Every entry that follows should be reproduced exactly.

═════ The records

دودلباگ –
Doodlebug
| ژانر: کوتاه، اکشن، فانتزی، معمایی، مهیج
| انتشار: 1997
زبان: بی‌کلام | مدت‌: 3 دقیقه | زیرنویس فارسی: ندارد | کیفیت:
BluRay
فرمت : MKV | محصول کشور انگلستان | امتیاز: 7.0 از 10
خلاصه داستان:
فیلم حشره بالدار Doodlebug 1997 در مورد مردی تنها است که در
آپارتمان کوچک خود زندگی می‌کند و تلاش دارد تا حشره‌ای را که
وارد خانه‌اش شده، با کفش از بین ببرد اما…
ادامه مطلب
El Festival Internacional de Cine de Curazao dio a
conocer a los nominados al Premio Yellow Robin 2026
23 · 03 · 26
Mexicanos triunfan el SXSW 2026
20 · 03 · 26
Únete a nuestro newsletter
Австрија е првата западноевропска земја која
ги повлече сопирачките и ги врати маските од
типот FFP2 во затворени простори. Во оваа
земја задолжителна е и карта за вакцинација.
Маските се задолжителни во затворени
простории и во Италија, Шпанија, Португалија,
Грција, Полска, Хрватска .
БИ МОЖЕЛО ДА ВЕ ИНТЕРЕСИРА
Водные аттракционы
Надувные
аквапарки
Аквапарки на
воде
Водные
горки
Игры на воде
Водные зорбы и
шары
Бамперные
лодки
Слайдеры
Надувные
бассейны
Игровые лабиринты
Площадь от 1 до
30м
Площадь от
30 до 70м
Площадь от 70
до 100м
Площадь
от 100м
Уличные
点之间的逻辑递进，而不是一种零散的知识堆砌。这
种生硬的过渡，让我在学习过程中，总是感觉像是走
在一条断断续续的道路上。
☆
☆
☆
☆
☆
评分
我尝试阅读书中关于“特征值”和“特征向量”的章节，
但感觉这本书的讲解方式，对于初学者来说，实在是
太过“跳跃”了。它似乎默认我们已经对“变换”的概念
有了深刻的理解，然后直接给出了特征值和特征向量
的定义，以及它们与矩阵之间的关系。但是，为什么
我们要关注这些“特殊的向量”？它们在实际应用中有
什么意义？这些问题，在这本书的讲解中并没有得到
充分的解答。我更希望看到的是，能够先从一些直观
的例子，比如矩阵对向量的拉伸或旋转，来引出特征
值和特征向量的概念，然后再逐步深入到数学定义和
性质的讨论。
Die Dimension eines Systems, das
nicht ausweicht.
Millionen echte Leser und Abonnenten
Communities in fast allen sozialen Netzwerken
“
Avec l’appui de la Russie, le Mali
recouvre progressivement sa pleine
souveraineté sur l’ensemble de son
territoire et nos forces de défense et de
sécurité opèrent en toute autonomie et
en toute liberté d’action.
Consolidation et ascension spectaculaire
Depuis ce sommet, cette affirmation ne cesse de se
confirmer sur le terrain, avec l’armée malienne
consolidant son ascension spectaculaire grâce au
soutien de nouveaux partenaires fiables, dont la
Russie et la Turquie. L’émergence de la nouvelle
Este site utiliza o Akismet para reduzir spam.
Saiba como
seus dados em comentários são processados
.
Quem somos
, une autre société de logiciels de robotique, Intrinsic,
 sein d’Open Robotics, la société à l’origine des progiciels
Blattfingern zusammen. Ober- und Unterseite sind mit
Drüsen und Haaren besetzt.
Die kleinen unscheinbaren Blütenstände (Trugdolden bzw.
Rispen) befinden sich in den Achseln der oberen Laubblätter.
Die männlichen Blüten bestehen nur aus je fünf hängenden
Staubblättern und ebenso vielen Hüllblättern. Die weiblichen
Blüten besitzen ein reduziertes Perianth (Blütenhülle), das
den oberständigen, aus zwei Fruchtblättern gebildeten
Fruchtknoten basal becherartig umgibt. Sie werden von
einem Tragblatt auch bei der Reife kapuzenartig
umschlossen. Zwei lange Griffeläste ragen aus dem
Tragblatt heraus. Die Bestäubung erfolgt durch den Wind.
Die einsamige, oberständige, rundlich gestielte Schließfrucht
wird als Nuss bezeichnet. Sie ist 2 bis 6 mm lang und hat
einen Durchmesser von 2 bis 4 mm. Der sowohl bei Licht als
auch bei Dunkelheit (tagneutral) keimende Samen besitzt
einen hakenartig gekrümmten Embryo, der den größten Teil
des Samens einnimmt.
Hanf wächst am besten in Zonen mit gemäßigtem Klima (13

══════════

Response area.
دودلباگ –
Doodlebug
| ژانر: کوتاه، اکشن، فانتزی، معمایی، مهیج
| انتشار: 1997
زبان: بی‌کلام | مدت‌: 3 دقیقه | زیرنویس فارسی: ندارد | کیفیت:
BluRay
فرمت : MKV | محصول کشور انگلستان | امتیاز: 7.0 از 10
خلاصه داستان:
فیلم حشره بالدار Doodlebug 1997 در مورد مردی تنها است که در
آپارتمان کوچک خود زندگی می‌کند و تلاش دارد تا حشره‌ای را که
وارد خانه‌اش شده، با کفش از بین ببرد اما…
ادامه مطلب
El Festival Internacional de Cine de Curazao dio a
conocer a los nominados al Premio Yellow Robin 2026
23 · 03 · 26
Mexicanos triunfan el SXSW 2026
20 · 03 · 26
Únete a nuestro newsletter
Австрија е првата западноевропска земја која
ги повлече сопирачките и ги врати маските од
типот FFP2 во затворени простори. Во оваа
земја задолжителна е и карта за вакцинација.
Маските се задолжителни во затворени
простории и во Италија, Шпанија, Португалија,
Грција, Полска, Хрватска .
БИ МОЖЕЛО ДА ВЕ ИНТЕРЕСИРА
Водные аттракционы
Надувные
аквапарки
Аквапарки на
воде
Водные
горки
Игры на воде
Водные зорбы и
шары
Бамперные
лодки
Слайдеры
Надувные
бассейны
Игровые лабиринты
Площадь от 1 до
30м
Площадь от
30 до 70м
Площадь от 70
до 100м
Площадь
от 100м
Уличные
点之间的逻辑递进，而不是一种零散的知识堆砌。这
种生硬的过渡，让我在学习过程中，总是感觉像是走
在一条断断续续的道路上。
☆
☆
☆
☆
☆
评分
我尝试阅读书中关于“特征值”和“特征向量”的章节，
但感觉这本书的讲解方式，对于初学者来说，实在是
太过“跳跃”了。它似乎默认我们已经对“变换”的概念
有了深刻的理解，然后直接给出了特征值和特征向量
的定义，以及它们与矩阵之间的关系。但是，为什么
我们要关注这些“特殊的向量”？它们在实际应用中有
什么意义？这些问题，在这本书的讲解中并没有得到
充分的解答。我更希望看到的是，能够先从一些直观
的例子，比如矩阵对向量的拉伸或旋转，来引出特征
值和特征向量的概念，然后再逐步深入到数学定义和
性质的讨论。
Die Dimension eines Systems, das
nicht ausweicht.
Millionen echte Leser und Abonnenten
Communities in fast allen sozialen Netzwerken
“
Avec l’appui de la Russie, le Mali
recouvre progressivement sa pleine
souveraineté sur l’ensemble de son
territoire et nos forces de défense et de
sécurité opèrent en toute autonomie et
en toute liberté d’action.
Consolidation et ascension spectaculaire
Depuis ce sommet, cette affirmation ne cesse de se
confirmer sur le terrain, avec l’armée malienne
consolidant son ascension spectaculaire grâce au
soutien de nouveaux partenaires fiables, dont la
Russie et la Turquie. L’émergence de la nouvelle
Este site utiliza o Akismet para reduzir spam.
Saiba como
seus dados em comentários são processados
.
Quem somos
, une autre société de logiciels de robotique, Intrinsic,
 sein d’Open Robotics, la société à l’origine des progiciels
Blattfingern zusammen. Ober- und Unterseite sind mit
Drüsen und Haaren besetzt.
Die kleinen unscheinbaren Blütenstände (Trugdolden bzw.
Rispen) befinden sich in den Achseln der oberen Laubblätter.
Die männlichen Blüten bestehen nur aus je fünf hängenden
Staubblättern und ebenso vielen Hüllblättern. Die weiblichen
Blüten besitzen ein reduziertes Perianth (Blütenhülle), das
den oberständigen, aus zwei Fruchtblättern gebildeten
Fruchtknoten basal becherartig umgibt. Sie werden von
einem Tragblatt auch bei der Reife kapuzenartig
umschlossen. Zwei lange Griffeläste ragen aus dem
Tragblatt heraus. Die Bestäubung erfolgt durch den Wind.
Die einsamige, oberständige, rundlich gestielte Schließfrucht
wird als Nuss bezeichnet. Sie ist 2 bis 6 mm lang und hat
einen Durchmesser von 2 bis 4 mm. Der sowohl bei Licht als
auch bei Dunkelheit (tagneutral) keimende Samen besitzt
einen hakenartig gekrümmten Embryo, der den größten Teil
des Samens einnimmt.
Hanf wächst am besten in Zonen mit gemäßigtem Klima (13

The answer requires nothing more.